В этой лаборатории я была впервые. Бросилась в глаза невероятная, патологическая чистота. Полы были вымыты так, что на стареньких плитках больничного линолеума можно было разглядеть каждую трещинку. На длинных столах, выстроившихся вдоль стен, не было ни пылинки. Все до единой бумажки были подшиты в одинаковые синие папки с тесемочками. На каждой папке – своя наклейка. Колбы, лабораторные чашки и пробирки вымыты до сверкающего блеска, а металлические штативы натерты каким-то неизвестным мне составом, делающим металл переливающимся, отражающим свет. Маняша судя по всему только что закончила последний этап уборки, потому что в воздухе еще витал запах хозяйственного мыла и, конечно же, хлорки.
– Маняша, душечка, как делишки? – Дед приобнял невысокую, костистую фигурку, так не вязавшуюся с округлым лицом. – Ты зачем заперлась опять? Колбочки мыла, девонька, да? Молодец какая. Только запираться-то не надо бы. Вдруг не откроешь потом.
Маняша расплылась в дурноватой улыбке, махнув рукой в сторону окна. Проследив за ее взглядом, я увидела на облупившемся подоконнике, прямо между колбами и пробирками, тоненькую стопочку. Черно-белые фотографии.
– Ы-ы-ла! А-а-шу! У-а-а-ю! – Маняша доверчиво прижалась к деду, подставила под его ладонь тоненький блеклый хвостик бесцветных волос. – У-а-а-ю! У-а-гу!
Дед погладил ее по голове и, неловко сглотнув, вдруг закашлялся, словно подавился едким, дерущим горло дымом. Отвернулся в сторону. Я, испуганная, стояла рядом, плохо понимая, что происходит. Маняшино невнятное мычание, наполненное неким смыслом, дедов странный кашель, его совершенно удивительная нежность по отношению к этому болезненному, обделенному разумом созданию – было во всем этом что-то такое очень страшное, безысходное и совершенно непонятное.
– А-а-шу! – снова разулыбалась вдруг Маняша и потянула меня за рукав. Я машинально пошла за ней к окну.
Дед, уже взявший себя в руки, стоял у меня за спиной. А Маняша бережно перебирала тонкими пальцами в обкусанных заусеницах лежащие фотографии.
– У-а-ю! Е-о-гу! – повернулась к деду с мольбой, граничащей с отрешенностью.
– Маняша, ну что значит «не могу»! Понятно, что скучаешь. Но что делать. Надо через «не могу». Надо. Саша был бы очень недоволен, если бы увидел тебя в таком состоянии. Вот увидел бы тебя Саша сейчас и возмутился бы.
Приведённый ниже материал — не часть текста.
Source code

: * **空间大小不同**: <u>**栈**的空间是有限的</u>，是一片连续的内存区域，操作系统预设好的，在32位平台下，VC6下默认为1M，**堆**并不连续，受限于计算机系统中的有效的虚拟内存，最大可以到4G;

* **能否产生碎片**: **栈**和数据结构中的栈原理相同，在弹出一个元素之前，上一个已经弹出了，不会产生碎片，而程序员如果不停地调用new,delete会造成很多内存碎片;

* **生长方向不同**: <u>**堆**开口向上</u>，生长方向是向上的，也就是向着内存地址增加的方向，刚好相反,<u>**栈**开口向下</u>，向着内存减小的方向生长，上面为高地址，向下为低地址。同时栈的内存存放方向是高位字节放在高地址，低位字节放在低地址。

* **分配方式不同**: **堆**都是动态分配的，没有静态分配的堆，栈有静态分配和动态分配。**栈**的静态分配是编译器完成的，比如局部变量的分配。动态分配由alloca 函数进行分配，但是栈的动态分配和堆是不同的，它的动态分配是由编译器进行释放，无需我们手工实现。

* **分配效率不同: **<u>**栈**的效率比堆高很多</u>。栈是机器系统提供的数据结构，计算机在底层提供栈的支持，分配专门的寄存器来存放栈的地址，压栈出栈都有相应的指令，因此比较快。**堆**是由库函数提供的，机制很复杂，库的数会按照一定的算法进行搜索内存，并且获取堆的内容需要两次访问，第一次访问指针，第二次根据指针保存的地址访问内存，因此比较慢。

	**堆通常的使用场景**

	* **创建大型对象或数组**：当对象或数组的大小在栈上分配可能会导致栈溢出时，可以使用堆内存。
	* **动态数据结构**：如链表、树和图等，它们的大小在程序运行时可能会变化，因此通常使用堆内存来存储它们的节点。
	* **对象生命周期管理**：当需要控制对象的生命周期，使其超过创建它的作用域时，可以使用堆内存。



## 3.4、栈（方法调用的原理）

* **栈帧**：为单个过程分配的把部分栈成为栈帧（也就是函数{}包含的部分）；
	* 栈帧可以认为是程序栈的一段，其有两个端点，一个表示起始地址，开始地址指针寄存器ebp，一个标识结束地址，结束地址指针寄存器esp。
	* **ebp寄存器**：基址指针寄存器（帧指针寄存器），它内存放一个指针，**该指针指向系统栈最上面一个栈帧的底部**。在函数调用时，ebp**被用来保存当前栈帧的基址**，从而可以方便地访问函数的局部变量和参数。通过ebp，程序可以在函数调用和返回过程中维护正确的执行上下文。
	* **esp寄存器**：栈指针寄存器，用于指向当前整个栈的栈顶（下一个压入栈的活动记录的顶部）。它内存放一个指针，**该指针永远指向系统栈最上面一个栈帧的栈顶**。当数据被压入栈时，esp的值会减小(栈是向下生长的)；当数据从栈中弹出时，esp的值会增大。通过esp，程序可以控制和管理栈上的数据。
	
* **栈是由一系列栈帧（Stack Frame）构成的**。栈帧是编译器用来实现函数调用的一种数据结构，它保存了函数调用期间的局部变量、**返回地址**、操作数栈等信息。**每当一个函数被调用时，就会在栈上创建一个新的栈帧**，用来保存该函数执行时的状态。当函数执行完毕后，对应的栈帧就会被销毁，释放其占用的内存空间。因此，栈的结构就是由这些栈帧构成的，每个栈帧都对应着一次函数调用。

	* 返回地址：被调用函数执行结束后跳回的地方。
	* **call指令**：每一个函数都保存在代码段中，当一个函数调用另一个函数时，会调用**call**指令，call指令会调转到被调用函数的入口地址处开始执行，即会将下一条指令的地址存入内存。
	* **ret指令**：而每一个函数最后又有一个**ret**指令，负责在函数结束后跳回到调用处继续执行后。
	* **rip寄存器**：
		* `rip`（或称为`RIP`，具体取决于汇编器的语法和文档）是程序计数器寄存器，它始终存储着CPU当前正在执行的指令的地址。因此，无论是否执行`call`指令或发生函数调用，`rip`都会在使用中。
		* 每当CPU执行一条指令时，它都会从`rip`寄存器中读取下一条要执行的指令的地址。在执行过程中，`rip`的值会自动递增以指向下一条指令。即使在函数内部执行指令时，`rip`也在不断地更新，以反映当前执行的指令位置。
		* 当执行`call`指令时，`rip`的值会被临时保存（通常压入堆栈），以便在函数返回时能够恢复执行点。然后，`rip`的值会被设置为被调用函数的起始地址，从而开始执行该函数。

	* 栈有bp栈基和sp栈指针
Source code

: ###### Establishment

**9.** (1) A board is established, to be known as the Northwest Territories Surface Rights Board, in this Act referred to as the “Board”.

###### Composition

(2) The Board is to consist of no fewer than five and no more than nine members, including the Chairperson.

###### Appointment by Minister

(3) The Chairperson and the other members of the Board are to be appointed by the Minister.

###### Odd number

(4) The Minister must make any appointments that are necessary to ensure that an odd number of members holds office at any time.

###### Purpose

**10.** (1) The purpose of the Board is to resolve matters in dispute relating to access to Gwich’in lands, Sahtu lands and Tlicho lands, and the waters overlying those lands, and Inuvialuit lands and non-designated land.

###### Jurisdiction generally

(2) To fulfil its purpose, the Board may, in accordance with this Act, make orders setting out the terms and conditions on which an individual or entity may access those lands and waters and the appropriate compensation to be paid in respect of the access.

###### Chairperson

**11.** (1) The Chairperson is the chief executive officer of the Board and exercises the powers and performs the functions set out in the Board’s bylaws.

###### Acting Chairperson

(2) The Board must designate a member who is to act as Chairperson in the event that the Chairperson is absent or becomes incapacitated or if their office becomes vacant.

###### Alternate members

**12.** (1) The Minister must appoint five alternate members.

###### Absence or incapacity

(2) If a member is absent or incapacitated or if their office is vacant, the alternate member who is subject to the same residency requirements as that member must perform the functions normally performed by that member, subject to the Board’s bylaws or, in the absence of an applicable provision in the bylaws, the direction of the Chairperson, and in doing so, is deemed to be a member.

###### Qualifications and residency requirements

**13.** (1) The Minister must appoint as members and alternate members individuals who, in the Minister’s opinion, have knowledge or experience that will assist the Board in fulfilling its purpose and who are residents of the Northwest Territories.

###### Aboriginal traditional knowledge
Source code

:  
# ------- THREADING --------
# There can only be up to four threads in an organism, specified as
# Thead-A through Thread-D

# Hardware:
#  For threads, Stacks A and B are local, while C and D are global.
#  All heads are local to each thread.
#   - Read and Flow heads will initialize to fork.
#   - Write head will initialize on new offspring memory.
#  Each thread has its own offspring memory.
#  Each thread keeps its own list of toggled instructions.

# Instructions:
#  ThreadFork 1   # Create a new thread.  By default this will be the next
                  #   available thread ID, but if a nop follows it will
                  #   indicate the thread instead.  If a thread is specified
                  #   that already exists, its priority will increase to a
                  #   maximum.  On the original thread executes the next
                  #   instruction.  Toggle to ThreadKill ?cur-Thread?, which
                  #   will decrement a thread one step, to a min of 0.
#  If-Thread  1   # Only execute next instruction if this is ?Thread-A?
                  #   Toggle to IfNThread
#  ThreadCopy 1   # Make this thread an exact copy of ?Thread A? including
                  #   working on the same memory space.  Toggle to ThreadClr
Сказал бы, что это моя мама себе позволяет? Почему это она так распустилась?
Меня как током ударило. Мама… У Маняши был сын.
Со всех фотографий на нас смотрел курносенький мальчик в белой футболочке, к которой был приколот октябрятский значок, и в пилотке. Мальчику было на вид лет семь-восемь. Точно такой же луноликий, со слегка приплюснутым носиком – отголоски многолетнего царствования Чингисхана мало для кого на Руси прошли незамеченными – открытая улыбка.
На одной из фотографий мальчик сидел на карликовой лошадке, на другой – что-то задумчиво читал, на третьей рядом с ним стояли крупный, широкоплечий мужчина с капитанскими погонами на гимнастерке и невысокая миловидная женщина лет тридцати.
Ее сложно было назвать красавицей, но что-то такое неуловимо притягательное было в меленьких, не прорисованных чертах лица, в маленьком аккуратном носике, в этой круглолицести. Женщина держала за руку статного капитана, а тот, в свою очередь, положил руку на плечо мальчику в пилотке. Фотография была явно постановочная, снятая на натуре. На заднем плане виднелись какие-то сопки и совсем вдали – густой сосновый лес.
Я не могла оторваться от этого последнего снимка. Между той молодой, цветущей женщиной и этой мычащей, выцветшей, неопределенного возраста вечно улыбающейся теткой лежали не просто несколько десятилетий. Между ними была пропасть. Что же должно было произойти, чтобы счастливая жена и мама – а я была уверена, что Маняша была счастлива, – превратилась в это… это… я даже слова правильного подобрать не могла.